Pinning (P)interesting Pictures of PR Pros on Pinterest

By Edward M. Bury, APR (aka The PRDude)

A few posts back, the PR Dude offered some thoughts on Pinterest, the social media platform that has generated the most ink — strike that, the most bytes I guess — since, well December of last year.

I learned about Pinterest the old-fashioned way: I read about the platform, its uses and its growth in the Business Section of the Sunday Chicago Tribune.  (Followers of The PRDude know I have fully embraced technology, but will read printed journalism as long as it’s published.)  Still a novice Pinner, I do question the design of the logo, which looks like it was borrowed from a fast-casual restaurant.

A novice Pinner, I am. But am puzzled by the logo: Looks like it was designed for a fast-casual restaurant chain.

Since my Pinterest revelation, I’ve read several provocative articles on the platform, which basically lets subscribers “pin” images from websites and those already on their hard drives to boards arranged in categories.   Here are two great articles for the uninitiated to consider:

  • In this February 7 piece, Jason Falls provides a well-written and researched overview perspective for the online version of Entrepreneur magazine.  My biggest take away from the article is the final paragraph:  “One thing is clear whether you’re on Pinterest for personal or business reasons: the best images — be they funny, beautiful or thought provoking — attract the most attention and followers.
  • Writing in the Harvard Business Review, Grant McCracken takes a more scholarly approach,  making a case for the research value of the platform:  “It’s a chance to see American culture as if from a glass-bottom boat. Yes, some of it is a little reductive. But sometimes what people stuff into the categories is a chance for us to see exactly what they mean. Pinterest is a little Rosetta Stone, a table of equivalencies.”

Perhaps I’ll craft such erudite and insightful comments after I add a few boards and pin lots of cool and awesome images.

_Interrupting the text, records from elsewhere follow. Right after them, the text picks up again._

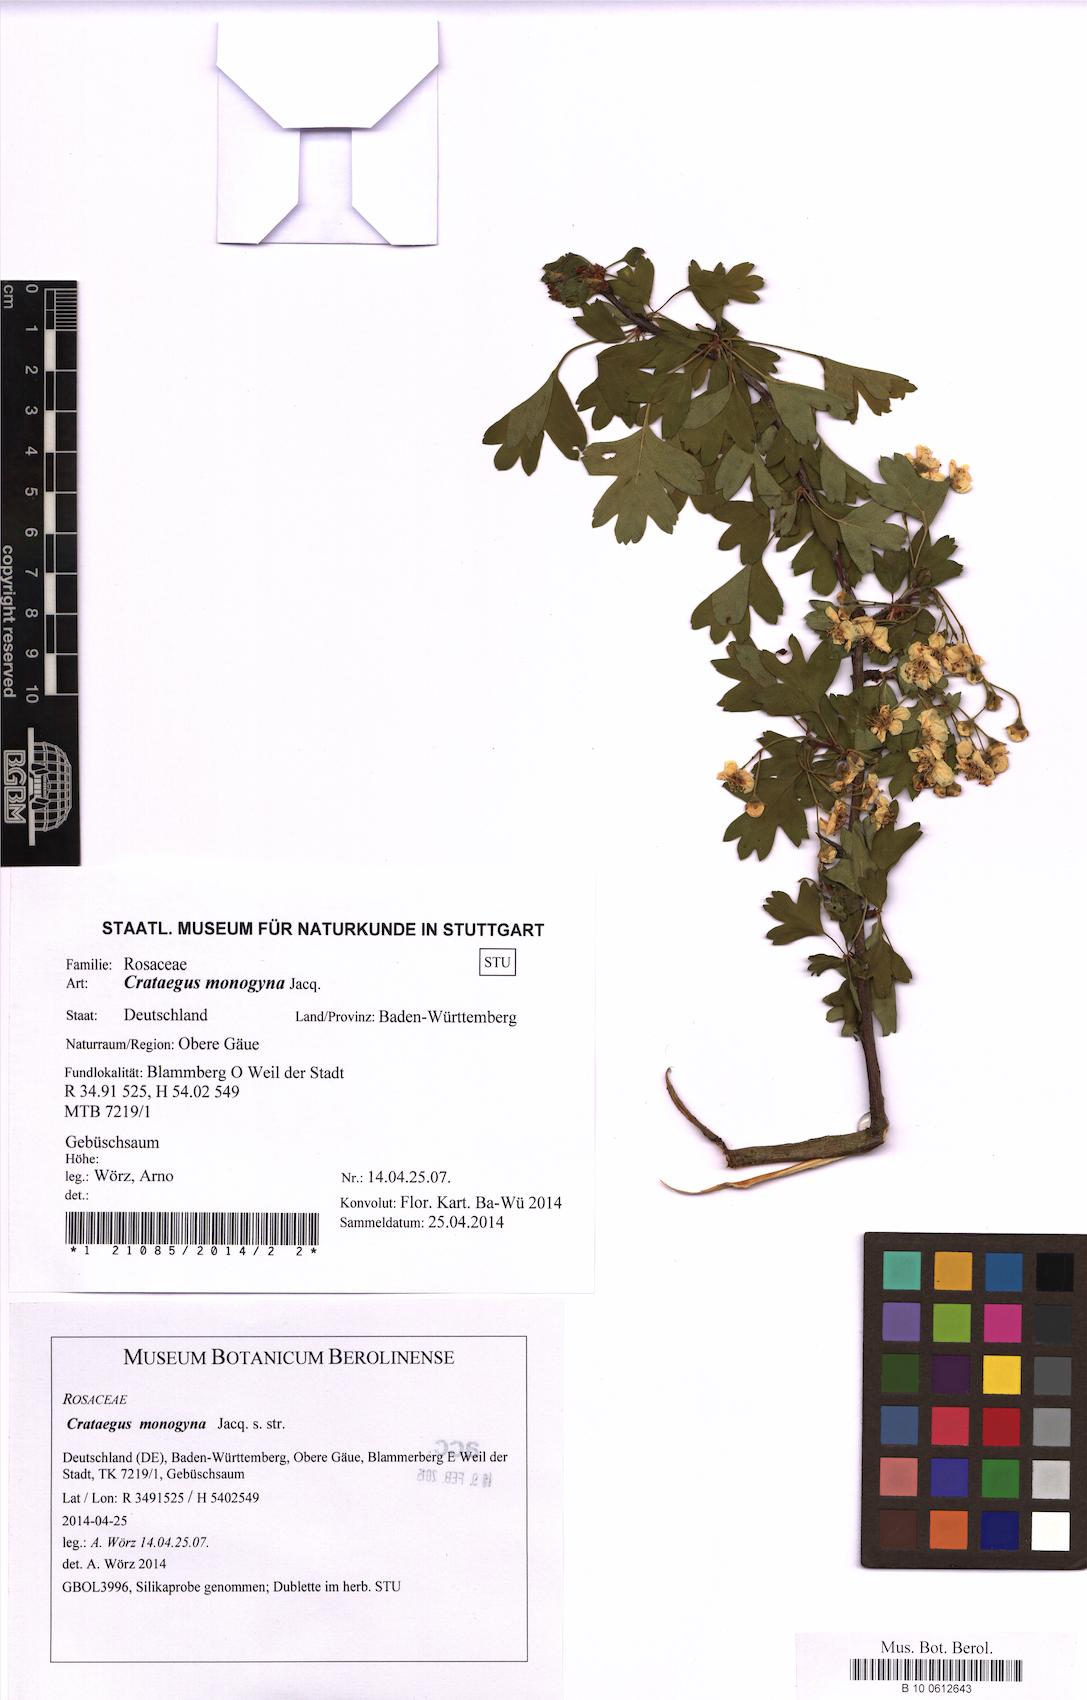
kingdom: Plantae
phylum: Tracheophyta
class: Magnoliopsida
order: Rosales
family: Rosaceae
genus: Crataegus
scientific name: Crataegus monogyna
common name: Hawthorn
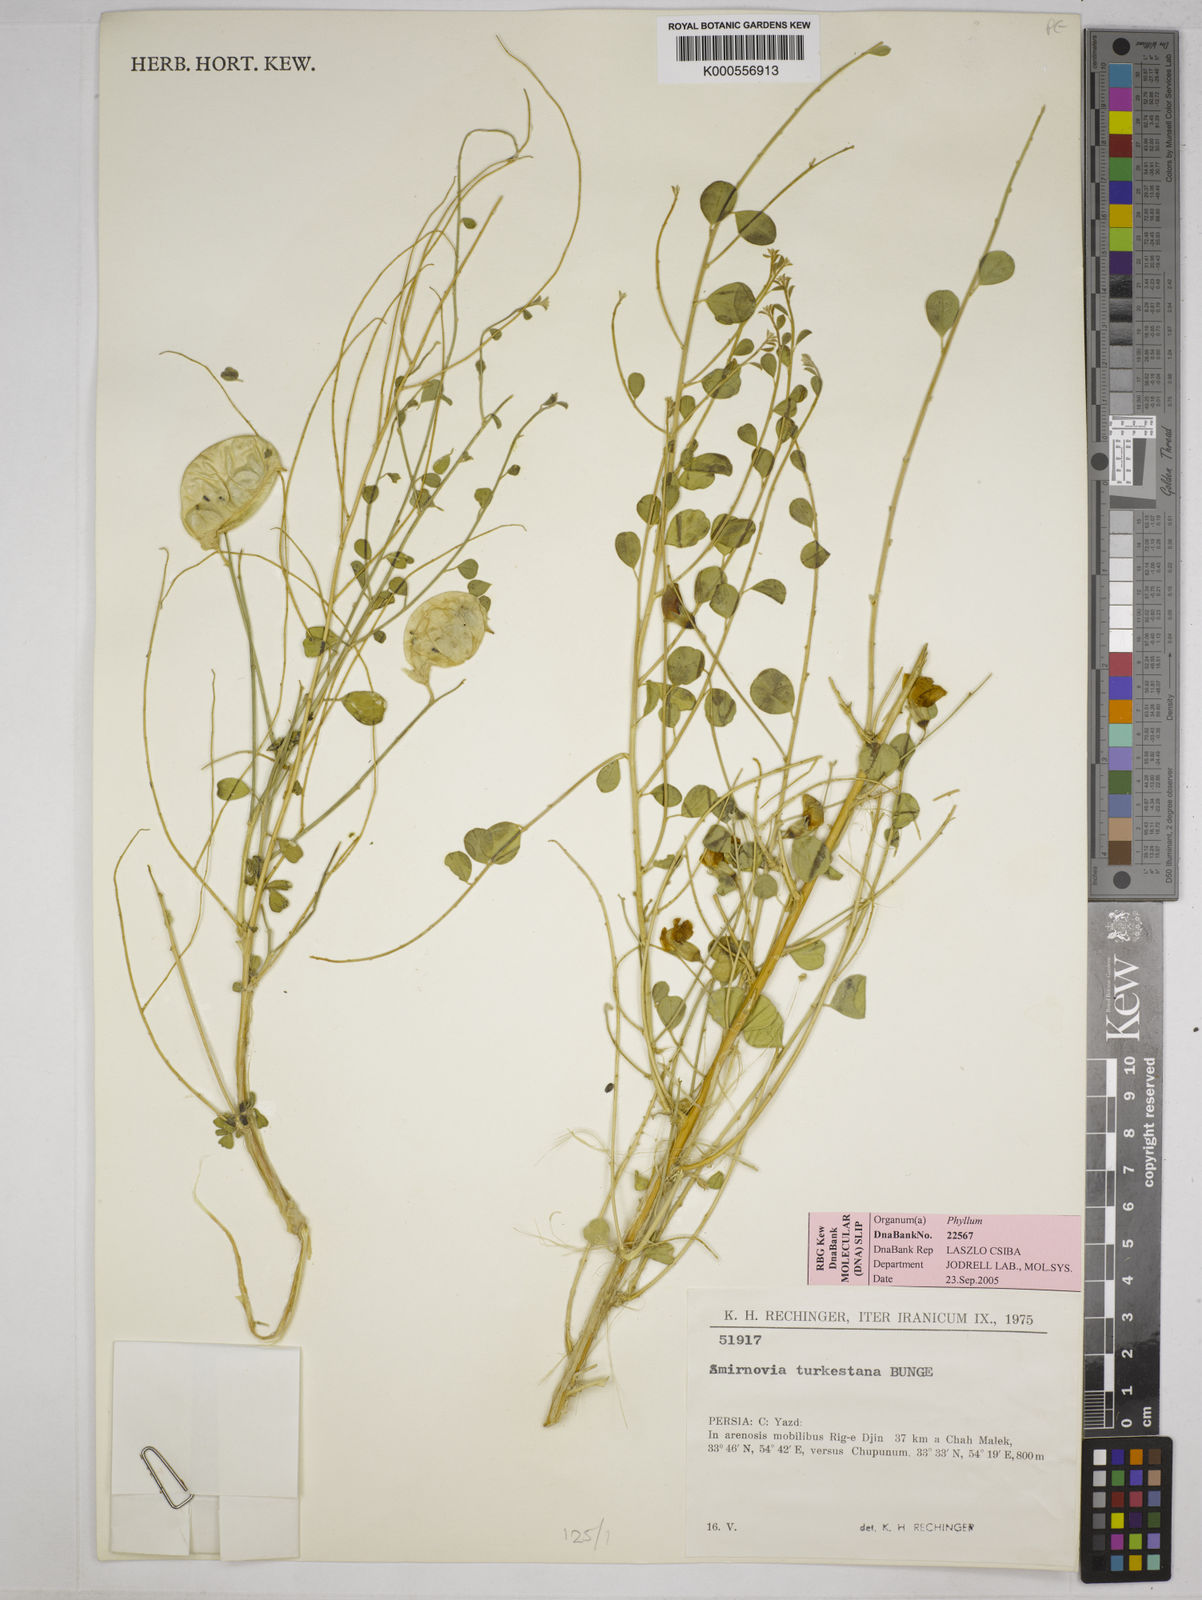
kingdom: Plantae
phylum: Tracheophyta
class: Magnoliopsida
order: Fabales
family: Fabaceae
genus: Smirnowia
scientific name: Smirnowia turkestana
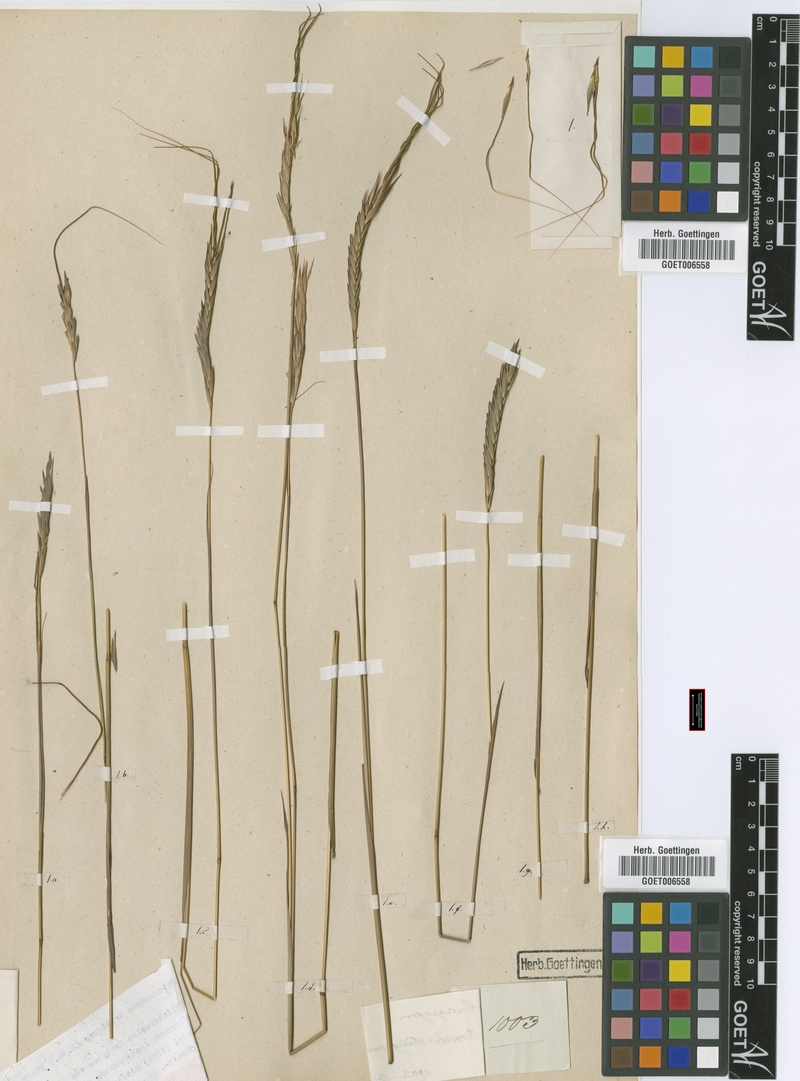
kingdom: Plantae
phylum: Tracheophyta
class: Liliopsida
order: Poales
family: Poaceae
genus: Heteropogon
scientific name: Heteropogon triticeus
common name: Sugar grass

But I did add a new category today:  “Legends and Leaders of Modern Public Relations.”

Visit my Pinterest profile to see what I posted.  I mean, “pinned.”  For those who don’t want to make the journey to my profile, I pinned images of four legends of public relations.   They’re pinned — I mean “posted” below.  These three men and one woman are among the visionary communicators who helped mold the practice of public relations to where it is today for many of us:  One built on ethics and full disclosure of information, and structured around realistic goals and objectives and sound strategies.  Of course, they never imagined the impact of technology on communications, but I trust they would incorporate digital communications effectively and responsibly.

 

Ivy Ledbetter Lee

 

Edward Bernays

 

Doris Fleischman

 

Arthur W. Page

 

Do you know who these people are and what they did to help establish modern public relations? If not, google them.   If you call yourself a public relations professional, you should know what they did a century ago.

Many more could be added to this list.  Share your thoughts.  I’ll pin them.  Personally.